Le "mouvement contre la constante macabre" à l'heure de l'IA (colloque)

Paru dans Scolaire le mercredi 12 mars 2025.

Le "mouvement contre la constante macabre" (MCLCM) est amené "à revisiter sa réflexion et son action du fait de l’ampleur des évolutions du paysage éducatif", ce sera l'objet de son colloque annuel, le 21 mars (voir ici). Gérard Lauton est président du MCLCM après la disparition de son fondateur, André Antibi.

ToutEduc - La table ronde aura pour thème l'évaluation à l'heure du numérique et de l'IA, cette intelligence artificielle que certains voient comme la source de tous les maux à venir puisqu'elle fausserait toute possibilité d'évaluation du travail des élèves …

Gérard Lauton - C'est un écueil qu'il faut dépasser. Le numérique et l'IA permettent de motiver les élèves et de les mettre au travail à la condition d'en cadrer les usages. Hors situation d'évaluation, on peut, par exemple en mathématiques ou en physique donner un exercice à faire sur une plate-forme, donner la solution aux élèves s'ils échouent et changer les données pour un nouvel essai. Et cela se transpose aisément en situation d’évaluation.

ToutEduc - On retrouve là la logique de l'évaluation par contrat de confiance, l'élève est confronté à une tâche sans qu'aucun piège lui soit tendu.

Gérard Lauton - Effectivement, nous restons fidèles au principe, une évaluation "plus juste" des acquis avec le protocole d’un "contrat de confiance" fondé sur une formulation bien plus précise des capacités attendues chez l’élève, et sur un climat de confiance entre l’élève et l’enseignant.

ToutEduc - Comment caractérisez-vous les évolutions du contexte dans lequel se situe votre action ?

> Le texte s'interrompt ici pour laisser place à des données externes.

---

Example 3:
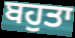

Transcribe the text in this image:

ਬਹੁਤਾ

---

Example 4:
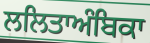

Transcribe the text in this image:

ਲਲਿਤਾਅੰਬਿਕਾ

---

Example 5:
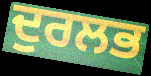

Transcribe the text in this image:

ਦੁਰਲਭ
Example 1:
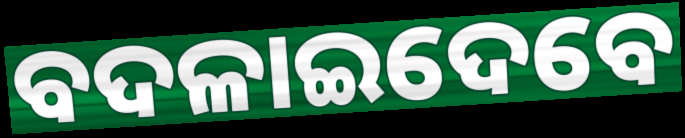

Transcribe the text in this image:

Gérard Lauton - Les profils et les attentes des élèves connaissent d’importantes mutations, la part d’appropriation des savoirs par les ressources en ligne a explosé, la relation pédagogique a pris des formes diversifiées, qu'on pense à la classe inversée ou aux pédagogies collaboratives. Le rapport qu'ont les familles à l'école est influencé par les réseaux sociaux.

ToutEduc - Pouvez-vous nous rappeler ce que sont "la constante macabre" et "l'évaluation par contrat de confiance".

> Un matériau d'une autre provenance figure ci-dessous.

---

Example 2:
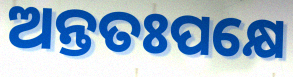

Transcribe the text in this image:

ଅନ୍ତତଃପକ୍ଷେ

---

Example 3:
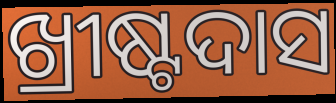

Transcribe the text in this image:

ଖ୍ରୀଷ୍ଟଦାସ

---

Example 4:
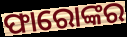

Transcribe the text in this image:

ଫାରୋଙ୍କର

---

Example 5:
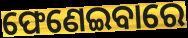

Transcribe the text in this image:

ଫେଣେଇବାରେ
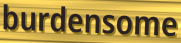
burdensome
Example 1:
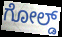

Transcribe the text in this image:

ಗೋಲ್ಡ್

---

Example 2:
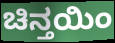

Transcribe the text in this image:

ಚಿನ್ತಯಿಂ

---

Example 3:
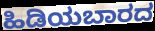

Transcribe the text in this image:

ಹಿಡಿಯಬಾರದ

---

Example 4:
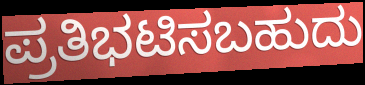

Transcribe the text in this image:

ಪ್ರತಿಭಟಿಸಬಹುದು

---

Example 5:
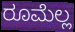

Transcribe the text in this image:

ರೂಮೆಲ್ಲ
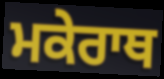
ਮਕੇਰਾਥ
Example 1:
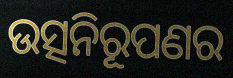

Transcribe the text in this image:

ଉତ୍ସନିରୂପଣର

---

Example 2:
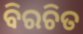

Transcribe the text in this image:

ବିରଚିତ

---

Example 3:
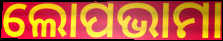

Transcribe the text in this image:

ଲୋପଭାମା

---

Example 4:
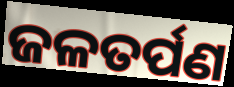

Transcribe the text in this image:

ଜଳତର୍ପଣ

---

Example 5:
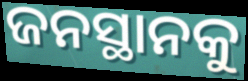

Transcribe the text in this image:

ଜନସ୍ଥାନକୁ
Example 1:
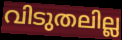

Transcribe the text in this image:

വിടുതലില്ല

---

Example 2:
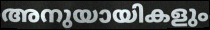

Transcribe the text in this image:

അനുയായികളും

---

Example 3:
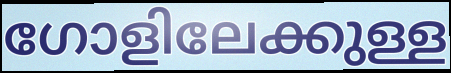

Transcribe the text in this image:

ഗോളിലേക്കുള്ള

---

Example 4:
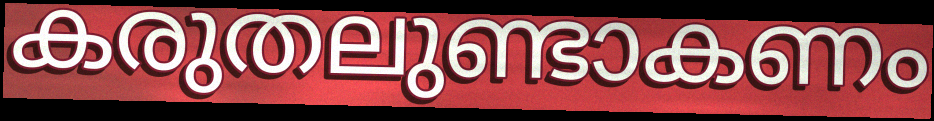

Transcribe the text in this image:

കരുതലുണ്ടാകണം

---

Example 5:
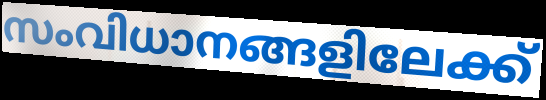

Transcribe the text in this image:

സംവിധാനങ്ങളിലേക്ക്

Gérard Lauton - L'habitude veut qu'il y ait, dans une classe, quelques très bons élèves, beaucoup de moyens et quelques très mauvais, quel que soit, en réalité, le niveau de la classe. Quand le niveau de la classe est bon, on complexifie les évaluations, on ajoute des questions piège dans le devoir sur table. Même s'il est un bon élève, travailleur, le dernier de la classe est montré du doigt, c'est ce qu'on appelle "la constante macabre". Pour lutter contre ce phénomène, nous proposons un "contrat de confiance", des évaluations sans piège avec une révision accompagnée. Et si dans ces conditions tout le monde a 20/20, ce n'est pas le fait d'une forme de laxisme, mais le résultat d’un travail accru des élèves et l’on s'en réjouit.